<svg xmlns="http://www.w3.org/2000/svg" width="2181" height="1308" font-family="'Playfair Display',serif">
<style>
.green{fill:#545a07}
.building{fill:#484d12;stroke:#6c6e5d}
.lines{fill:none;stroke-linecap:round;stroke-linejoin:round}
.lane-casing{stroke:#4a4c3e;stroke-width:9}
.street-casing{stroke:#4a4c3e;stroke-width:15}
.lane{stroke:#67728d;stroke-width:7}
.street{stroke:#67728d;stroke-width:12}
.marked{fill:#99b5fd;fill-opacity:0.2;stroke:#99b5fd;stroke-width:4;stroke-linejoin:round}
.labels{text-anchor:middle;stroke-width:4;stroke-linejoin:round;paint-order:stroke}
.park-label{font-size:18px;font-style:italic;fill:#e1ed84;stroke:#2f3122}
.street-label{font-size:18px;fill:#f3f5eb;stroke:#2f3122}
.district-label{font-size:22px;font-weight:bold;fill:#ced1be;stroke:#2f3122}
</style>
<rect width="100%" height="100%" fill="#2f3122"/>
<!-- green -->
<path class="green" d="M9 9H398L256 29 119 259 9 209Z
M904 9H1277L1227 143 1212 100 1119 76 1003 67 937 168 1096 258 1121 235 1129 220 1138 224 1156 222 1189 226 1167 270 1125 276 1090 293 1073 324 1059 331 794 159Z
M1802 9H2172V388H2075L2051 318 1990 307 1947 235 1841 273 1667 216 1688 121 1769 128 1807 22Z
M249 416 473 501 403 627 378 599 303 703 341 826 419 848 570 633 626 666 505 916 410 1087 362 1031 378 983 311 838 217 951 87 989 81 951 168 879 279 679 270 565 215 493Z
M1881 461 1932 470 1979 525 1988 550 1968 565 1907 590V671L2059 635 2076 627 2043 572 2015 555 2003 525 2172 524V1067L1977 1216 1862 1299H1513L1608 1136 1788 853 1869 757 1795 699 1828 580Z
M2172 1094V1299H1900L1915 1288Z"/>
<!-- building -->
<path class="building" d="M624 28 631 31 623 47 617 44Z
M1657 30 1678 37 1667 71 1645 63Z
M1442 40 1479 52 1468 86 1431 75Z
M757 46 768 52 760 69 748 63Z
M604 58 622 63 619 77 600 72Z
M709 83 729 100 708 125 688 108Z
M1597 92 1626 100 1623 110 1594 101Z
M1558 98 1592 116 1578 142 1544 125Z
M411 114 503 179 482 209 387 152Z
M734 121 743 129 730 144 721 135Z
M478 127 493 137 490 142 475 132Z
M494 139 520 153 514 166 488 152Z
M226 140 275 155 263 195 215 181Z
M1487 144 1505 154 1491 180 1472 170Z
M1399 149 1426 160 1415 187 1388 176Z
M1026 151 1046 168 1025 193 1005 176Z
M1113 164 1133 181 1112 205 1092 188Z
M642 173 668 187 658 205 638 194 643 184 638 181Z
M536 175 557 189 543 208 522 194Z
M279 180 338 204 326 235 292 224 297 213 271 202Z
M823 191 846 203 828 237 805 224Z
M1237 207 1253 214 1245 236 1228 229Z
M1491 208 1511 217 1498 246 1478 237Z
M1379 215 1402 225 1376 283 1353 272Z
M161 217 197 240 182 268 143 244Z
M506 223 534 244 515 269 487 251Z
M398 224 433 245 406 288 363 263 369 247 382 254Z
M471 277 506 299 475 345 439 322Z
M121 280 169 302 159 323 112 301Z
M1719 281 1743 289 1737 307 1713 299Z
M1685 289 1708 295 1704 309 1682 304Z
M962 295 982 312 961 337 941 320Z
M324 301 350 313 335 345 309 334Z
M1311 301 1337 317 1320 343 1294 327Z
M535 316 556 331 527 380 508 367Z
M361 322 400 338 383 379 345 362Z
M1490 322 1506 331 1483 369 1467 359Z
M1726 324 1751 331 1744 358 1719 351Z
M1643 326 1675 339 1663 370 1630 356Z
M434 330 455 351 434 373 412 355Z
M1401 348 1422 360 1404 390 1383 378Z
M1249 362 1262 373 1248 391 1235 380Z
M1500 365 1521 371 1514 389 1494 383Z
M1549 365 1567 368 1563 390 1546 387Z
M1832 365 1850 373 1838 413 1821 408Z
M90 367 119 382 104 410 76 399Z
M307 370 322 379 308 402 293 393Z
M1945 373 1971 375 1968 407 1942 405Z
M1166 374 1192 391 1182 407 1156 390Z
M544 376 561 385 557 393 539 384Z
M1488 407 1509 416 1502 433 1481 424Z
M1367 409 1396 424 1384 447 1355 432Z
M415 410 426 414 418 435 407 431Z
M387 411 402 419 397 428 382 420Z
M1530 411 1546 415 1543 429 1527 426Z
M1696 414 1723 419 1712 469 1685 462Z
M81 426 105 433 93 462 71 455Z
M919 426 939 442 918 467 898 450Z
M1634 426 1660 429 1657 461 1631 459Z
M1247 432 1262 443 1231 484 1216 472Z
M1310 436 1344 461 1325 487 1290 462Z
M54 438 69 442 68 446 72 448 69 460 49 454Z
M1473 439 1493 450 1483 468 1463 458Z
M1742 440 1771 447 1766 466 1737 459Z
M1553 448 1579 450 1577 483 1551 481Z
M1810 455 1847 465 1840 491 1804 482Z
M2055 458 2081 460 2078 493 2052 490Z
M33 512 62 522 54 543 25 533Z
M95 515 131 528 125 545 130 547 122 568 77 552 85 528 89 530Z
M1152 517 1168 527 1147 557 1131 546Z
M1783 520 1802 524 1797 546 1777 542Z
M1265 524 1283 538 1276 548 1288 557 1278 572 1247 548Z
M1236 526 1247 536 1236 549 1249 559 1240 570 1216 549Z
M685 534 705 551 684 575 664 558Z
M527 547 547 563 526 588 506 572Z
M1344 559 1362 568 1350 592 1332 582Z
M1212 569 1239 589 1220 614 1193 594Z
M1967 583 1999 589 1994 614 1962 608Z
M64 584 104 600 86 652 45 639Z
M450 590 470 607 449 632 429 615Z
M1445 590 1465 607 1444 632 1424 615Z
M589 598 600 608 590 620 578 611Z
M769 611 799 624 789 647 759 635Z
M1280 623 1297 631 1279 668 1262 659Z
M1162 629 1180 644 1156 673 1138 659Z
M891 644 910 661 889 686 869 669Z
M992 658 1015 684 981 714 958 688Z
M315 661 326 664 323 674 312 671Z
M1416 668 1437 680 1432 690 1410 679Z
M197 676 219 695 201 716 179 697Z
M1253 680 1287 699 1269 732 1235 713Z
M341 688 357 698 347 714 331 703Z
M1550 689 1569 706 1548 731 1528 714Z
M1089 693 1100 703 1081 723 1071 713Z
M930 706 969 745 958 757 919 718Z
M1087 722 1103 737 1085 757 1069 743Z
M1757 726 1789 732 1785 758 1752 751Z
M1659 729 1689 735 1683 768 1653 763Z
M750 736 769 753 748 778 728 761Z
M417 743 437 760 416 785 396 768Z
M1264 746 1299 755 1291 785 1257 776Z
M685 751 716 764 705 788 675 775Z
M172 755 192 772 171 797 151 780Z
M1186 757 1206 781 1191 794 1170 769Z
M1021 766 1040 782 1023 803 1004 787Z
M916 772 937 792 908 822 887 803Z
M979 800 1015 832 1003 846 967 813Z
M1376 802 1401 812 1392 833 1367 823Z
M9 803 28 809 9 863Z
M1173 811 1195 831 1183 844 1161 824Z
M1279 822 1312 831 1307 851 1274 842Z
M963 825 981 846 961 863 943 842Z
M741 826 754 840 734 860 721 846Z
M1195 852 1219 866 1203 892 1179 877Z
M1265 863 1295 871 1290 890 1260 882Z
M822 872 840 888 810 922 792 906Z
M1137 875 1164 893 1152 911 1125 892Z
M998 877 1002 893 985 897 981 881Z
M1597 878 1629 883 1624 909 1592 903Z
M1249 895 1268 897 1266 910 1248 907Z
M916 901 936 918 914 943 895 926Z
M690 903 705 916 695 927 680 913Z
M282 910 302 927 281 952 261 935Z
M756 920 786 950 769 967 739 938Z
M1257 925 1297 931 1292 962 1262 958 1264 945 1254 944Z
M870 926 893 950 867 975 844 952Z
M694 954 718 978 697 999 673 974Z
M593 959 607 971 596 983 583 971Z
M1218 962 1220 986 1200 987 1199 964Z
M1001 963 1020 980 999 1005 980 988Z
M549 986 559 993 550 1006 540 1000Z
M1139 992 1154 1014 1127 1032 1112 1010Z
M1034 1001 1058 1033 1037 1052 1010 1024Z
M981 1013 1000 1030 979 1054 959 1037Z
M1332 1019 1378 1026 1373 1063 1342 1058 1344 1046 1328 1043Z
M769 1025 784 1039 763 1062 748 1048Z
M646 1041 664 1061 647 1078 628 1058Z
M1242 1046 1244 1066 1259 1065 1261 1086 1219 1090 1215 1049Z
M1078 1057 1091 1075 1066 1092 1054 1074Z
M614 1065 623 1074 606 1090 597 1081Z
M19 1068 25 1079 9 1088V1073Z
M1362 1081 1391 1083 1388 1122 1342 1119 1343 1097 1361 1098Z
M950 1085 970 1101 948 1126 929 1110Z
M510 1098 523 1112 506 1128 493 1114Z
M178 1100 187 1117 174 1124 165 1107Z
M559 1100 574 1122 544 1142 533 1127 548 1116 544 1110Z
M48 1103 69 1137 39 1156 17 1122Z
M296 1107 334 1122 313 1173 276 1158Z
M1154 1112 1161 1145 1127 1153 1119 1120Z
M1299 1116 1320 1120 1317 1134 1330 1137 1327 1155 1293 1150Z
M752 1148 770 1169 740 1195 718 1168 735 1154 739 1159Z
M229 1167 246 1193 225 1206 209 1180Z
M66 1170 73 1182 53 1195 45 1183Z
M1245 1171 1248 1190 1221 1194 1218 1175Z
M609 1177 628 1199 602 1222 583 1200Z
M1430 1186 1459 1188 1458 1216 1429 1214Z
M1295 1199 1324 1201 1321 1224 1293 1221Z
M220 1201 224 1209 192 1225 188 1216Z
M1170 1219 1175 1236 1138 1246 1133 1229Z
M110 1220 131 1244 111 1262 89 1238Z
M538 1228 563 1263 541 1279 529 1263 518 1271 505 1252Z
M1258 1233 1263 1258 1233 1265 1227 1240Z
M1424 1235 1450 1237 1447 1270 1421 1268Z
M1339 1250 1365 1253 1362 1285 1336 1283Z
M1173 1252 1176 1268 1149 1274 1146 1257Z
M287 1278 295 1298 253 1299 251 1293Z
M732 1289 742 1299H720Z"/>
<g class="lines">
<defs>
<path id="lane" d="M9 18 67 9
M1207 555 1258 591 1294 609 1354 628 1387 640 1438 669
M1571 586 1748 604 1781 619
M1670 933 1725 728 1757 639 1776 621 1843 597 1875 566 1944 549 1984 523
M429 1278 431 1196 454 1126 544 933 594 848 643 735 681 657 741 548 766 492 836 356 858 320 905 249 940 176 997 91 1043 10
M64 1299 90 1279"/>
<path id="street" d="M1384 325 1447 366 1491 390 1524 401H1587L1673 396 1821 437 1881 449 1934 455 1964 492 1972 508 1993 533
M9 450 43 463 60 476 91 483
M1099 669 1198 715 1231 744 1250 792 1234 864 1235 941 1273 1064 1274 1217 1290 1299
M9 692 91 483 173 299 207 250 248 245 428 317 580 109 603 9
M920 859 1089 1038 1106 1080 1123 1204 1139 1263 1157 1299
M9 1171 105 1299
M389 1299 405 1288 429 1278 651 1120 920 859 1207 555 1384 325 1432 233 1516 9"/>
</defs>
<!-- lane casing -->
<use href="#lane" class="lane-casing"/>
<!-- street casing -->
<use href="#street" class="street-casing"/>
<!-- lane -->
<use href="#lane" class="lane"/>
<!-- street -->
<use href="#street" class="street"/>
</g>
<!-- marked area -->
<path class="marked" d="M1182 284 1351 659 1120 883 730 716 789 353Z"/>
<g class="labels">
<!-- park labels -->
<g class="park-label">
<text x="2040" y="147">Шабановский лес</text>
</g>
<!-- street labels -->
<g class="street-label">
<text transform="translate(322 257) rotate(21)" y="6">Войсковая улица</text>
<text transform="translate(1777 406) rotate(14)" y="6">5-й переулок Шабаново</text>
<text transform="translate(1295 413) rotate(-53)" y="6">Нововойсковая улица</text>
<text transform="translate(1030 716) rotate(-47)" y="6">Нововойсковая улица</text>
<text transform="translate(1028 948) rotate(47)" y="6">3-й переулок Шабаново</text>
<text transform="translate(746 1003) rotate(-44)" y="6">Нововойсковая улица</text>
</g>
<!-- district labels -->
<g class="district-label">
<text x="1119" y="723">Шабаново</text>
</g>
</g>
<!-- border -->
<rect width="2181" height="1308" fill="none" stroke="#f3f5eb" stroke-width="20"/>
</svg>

**Problem requirements**
Reproduce exactly the stretch of the material above that starts at the line with "M1362 1081 1391" and ends at the line with "M9 450 43 463 60 476 91 483", both included, and nothing else.

**Exercise answer**
M1362 1081 1391 1083 1388 1122 1342 1119 1343 1097 1361 1098Z
M950 1085 970 1101 948 1126 929 1110Z
M510 1098 523 1112 506 1128 493 1114Z
M178 1100 187 1117 174 1124 165 1107Z
M559 1100 574 1122 544 1142 533 1127 548 1116 544 1110Z
M48 1103 69 1137 39 1156 17 1122Z
M296 1107 334 1122 313 1173 276 1158Z
M1154 1112 1161 1145 1127 1153 1119 1120Z
M1299 1116 1320 1120 1317 1134 1330 1137 1327 1155 1293 1150Z
M752 1148 770 1169 740 1195 718 1168 735 1154 739 1159Z
M229 1167 246 1193 225 1206 209 1180Z
M66 1170 73 1182 53 1195 45 1183Z
M1245 1171 1248 1190 1221 1194 1218 1175Z
M609 1177 628 1199 602 1222 583 1200Z
M1430 1186 1459 1188 1458 1216 1429 1214Z
M1295 1199 1324 1201 1321 1224 1293 1221Z
M220 1201 224 1209 192 1225 188 1216Z
M1170 1219 1175 1236 1138 1246 1133 1229Z
M110 1220 131 1244 111 1262 89 1238Z
M538 1228 563 1263 541 1279 529 1263 518 1271 505 1252Z
M1258 1233 1263 1258 1233 1265 1227 1240Z
M1424 1235 1450 1237 1447 1270 1421 1268Z
M1339 1250 1365 1253 1362 1285 1336 1283Z
M1173 1252 1176 1268 1149 1274 1146 1257Z
M287 1278 295 1298 253 1299 251 1293Z
M732 1289 742 1299H720Z"/>
<g class="lines">
<defs>
<path id="lane" d="M9 18 67 9
M1207 555 1258 591 1294 609 1354 628 1387 640 1438 669
M1571 586 1748 604 1781 619
M1670 933 1725 728 1757 639 1776 621 1843 597 1875 566 1944 549 1984 523
M429 1278 431 1196 454 1126 544 933 594 848 643 735 681 657 741 548 766 492 836 356 858 320 905 249 940 176 997 91 1043 10
M64 1299 90 1279"/>
<path id="street" d="M1384 325 1447 366 1491 390 1524 401H1587L1673 396 1821 437 1881 449 1934 455 1964 492 1972 508 1993 533
M9 450 43 463 60 476 91 483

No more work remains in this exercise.